Yes. That assumes Seminole is in service, but you guys, just like everybody else, I mean, we have our cost of what the next tranche is.
Got it. Thanks. That helps.
Thank you. Our next question comes from Michael Lapides from Goldman Sachs. Please go ahead.
Hey, guys. Thanks for taking my question and congrats everybody on the executive announcements. I hate to ask this one it's obviously very unfortunate and very scary globally. But are you seeing in January at all an impact in the export markets yet for either crude or NGLs, given what's going on in China and how it's impacting business and how it's impacting demand in China. Can you just kind of talk about what you've seen over the last couple of weeks and how you think about the range of impacts on including on your guidance levels for and your outlook levels for how you're thinking about 2020?

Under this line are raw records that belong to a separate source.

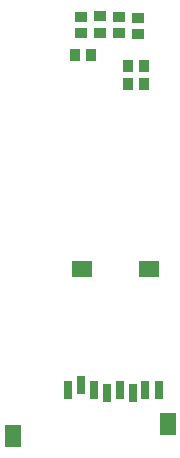
<source format=gbp>
G04*
G04 #@! TF.GenerationSoftware,Altium Limited,Altium Designer,21.8.1 (53)*
G04*
G04 Layer_Color=128*
%FSLAX23Y23*%
%MOIN*%
G70*
G04*
G04 #@! TF.SameCoordinates,9A98099C-E915-48DC-B274-BBC1B63A1E23*
G04*
G04*
G04 #@! TF.FilePolarity,Positive*
G04*
G01*
G75*
%ADD28R,0.035X0.039*%
%ADD31R,0.039X0.035*%
%ADD89R,0.071X0.055*%
%ADD90R,0.055X0.075*%
%ADD91R,0.031X0.059*%
D28*
X468Y-1376D02*
D03*
X522D02*
D03*
X643Y-1414D02*
D03*
X697D02*
D03*
X696Y-1475D02*
D03*
X643D02*
D03*
D31*
X488Y-1250D02*
D03*
Y-1304D02*
D03*
X551Y-1303D02*
D03*
Y-1249D02*
D03*
X676Y-1306D02*
D03*
Y-1253D02*
D03*
X614Y-1251D02*
D03*
Y-1305D02*
D03*
D89*
X714Y-2090D02*
D03*
X489D02*
D03*
D90*
X777Y-2607D02*
D03*
X259Y-2647D02*
D03*
D91*
X746Y-2495D02*
D03*
X702D02*
D03*
X659Y-2503D02*
D03*
X616Y-2495D02*
D03*
X573Y-2503D02*
D03*
X529Y-2495D02*
D03*
X486Y-2479D02*
D03*
X443Y-2495D02*
D03*
M02*

</source>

Yes, this is Brent. So the quick answer is we haven't seen an impact in terms of volumes. We haven't seen an impact in terms of fees at the dock. And whether it's freight rates or whether it's this, I mean, there's things that happen. And I think that what you'll see on our system, it's no different when we pick out tranches to move from Midland to Houston.
The people that are the most cost efficient are going to move the volumes. And so the people who are the least cost efficient start turning off or start decreasing volumes and will look at different markets and look at different operators and look at different lack of integration of one owner. And my guess is those are the ones who are probably going to experience that sort of situation first. The ones that are most cost efficient will continue to move the volumes.
Got it. Thank you. One quick follow-up. In the quarter, you talked about Midland to ECHO 1 a little bit in the release. Can you just give a little more detail in terms of kind of what's happening on the pricing or tariff side there relative to either the prior quarter or prior year?
This is Brent again. I mean in terms of tariff, I mean it's In terms of how the economics work on that, my personal opinion, I think ship owners win because things get less efficient from a shipping perspective. But ultimately, it's consumers or the producers of the product that ultimately bear that cost.
Got it. Thanks, guys. Much appreciated. And I will obviously follow-up offline with Randy and team. Thanks.
Dylan, this is Randy Burkhalter. We have time for one more question, please.
Sure. Thank you, sir. Our last question comes from Danilo Juvein from BMO Capital Markets. Please go ahead.
Good morning. Thank you for squeezing me in. One question on Coherity here. How are you guys thinking about the buyback relative to the 2% of CFFO if you take out the oil tanking units in cash versus equity. Does that change that calculus for you?
Yes. I mean, in our mind, that would be applying I mean, you could come in and say that's applying some of the buyback against the OTA. In our mind, to the extent that we use cash consideration on the OTA transaction, that essentially would be a buyback.
Got you. That's it for me. Thank you.
Thank you. Dylan, if you would, would you give our listeners the replay information?
Sure. Thank you, sir. This call is available for replay starting today, 30, 1 p. M. Through February 6 at 11:59 p.
M. To access the replay, you will need to dial 1-eight hundred- 585-eight thousand three hundred and sixty seven and enter the replay code 9,596,106. Again, the dial in number is 800-585-8367, replay code 9,596,106.
Thank you. We'd like to thank everyone for joining us today and that ends the call. Have a good day.